Problem to work on: Reproduce the lines of the data below verbatim, beginning at the line that contains "ινήτων και προμηθευτές εξαρτημάτων αναζητούν" and continuing through the end of the data.

(Saved entries)
=== Begin Enclosure ===

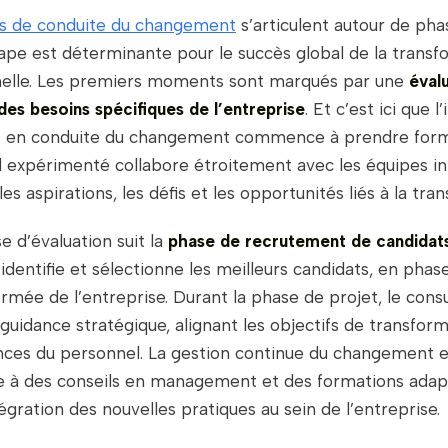
 de conduite du changement
s’articulent autour de phas
ape est déterminante pour le succès global de la transf
nelle. Les premiers moments sont marqués par une
évalu
es besoins spécifiques de l’entreprise
. Et c’est ici que 
t en conduite du changement commence à prendre for
l expérimenté collabore étroitement avec les équipes i
s aspirations, les défis et les opportunités liés à la tra
e d’évaluation suit la
phase de recrutement de candidat
 identifie et sélectionne les meilleurs candidats, en phas
ormée de l’entreprise. Durant la phase de projet, le cons
uidance stratégique, alignant les objectifs de transfor
ces du personnel. La gestion continue du changement e
e à des conseils en management et des formations adap
ntégration des nouvelles pratiques au sein de l’entreprise.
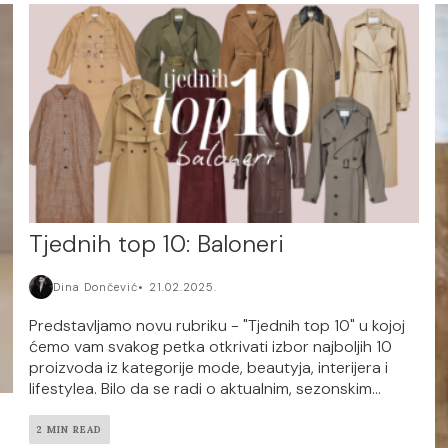
Tjednih top 10: Baloneri
Dina Dončević
21.02.2025.
Predstavljamo novu rubriku - "Tjednih top 10" u kojoj
ćemo vam svakog petka otkrivati izbor najboljih 10
proizvoda iz kategorije mode, beautyja, interijera i
lifestylea. Bilo da se radi o aktualnim, sezonskim...
2 MIN READ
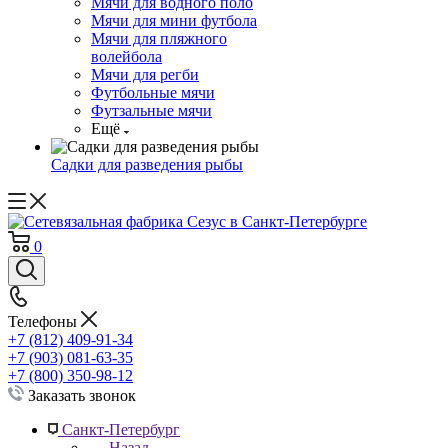
Мячи для водного поло
Мячи для мини футбола
Мячи для пляжного
волейбола
Мячи для регби
Футбольные мячи
Футзальные мячи
Ещё
Садки для разведения рыбы
0
Телефоны
+7 (812) 409-91-34
+7 (903) 081-63-35
+7 (800) 350-98-12
Заказать звонок
Санкт-Петербург
Назад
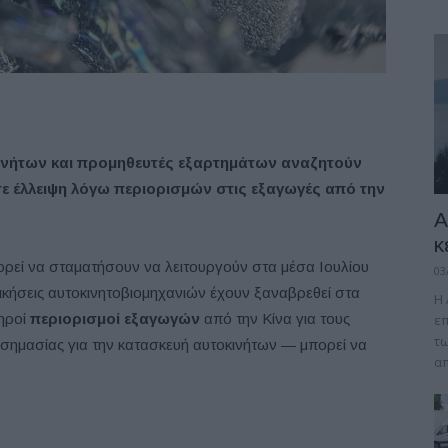
ινήτων και προμηθευτές εξαρτημάτων αναζητούν
σε έλλειψη λόγω περιορισμών στις εξαγωγές από την
A
κ
ορεί να σταματήσουν να λειτουργούν στα μέσα Ιουλίου
03
ικήσεις αυτοκινητοβιομηχανιών έχουν ξαναβρεθεί στα
Η 
τηροί
περιορισμοί εξαγωγών
από την Κίνα για τους
επ
τω
 σημασίας για την κατασκευή αυτοκινήτων — μπορεί να
απ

=== End Enclosure ===

Written answer:
ινήτων και προμηθευτές εξαρτημάτων αναζητούν
σε έλλειψη λόγω περιορισμών στις εξαγωγές από την
A
κ
ορεί να σταματήσουν να λειτουργούν στα μέσα Ιουλίου
03
ικήσεις αυτοκινητοβιομηχανιών έχουν ξαναβρεθεί στα
Η 
τηροί
περιορισμοί εξαγωγών
από την Κίνα για τους
επ
τω
 σημασίας για την κατασκευή αυτοκινήτων — μπορεί να
απ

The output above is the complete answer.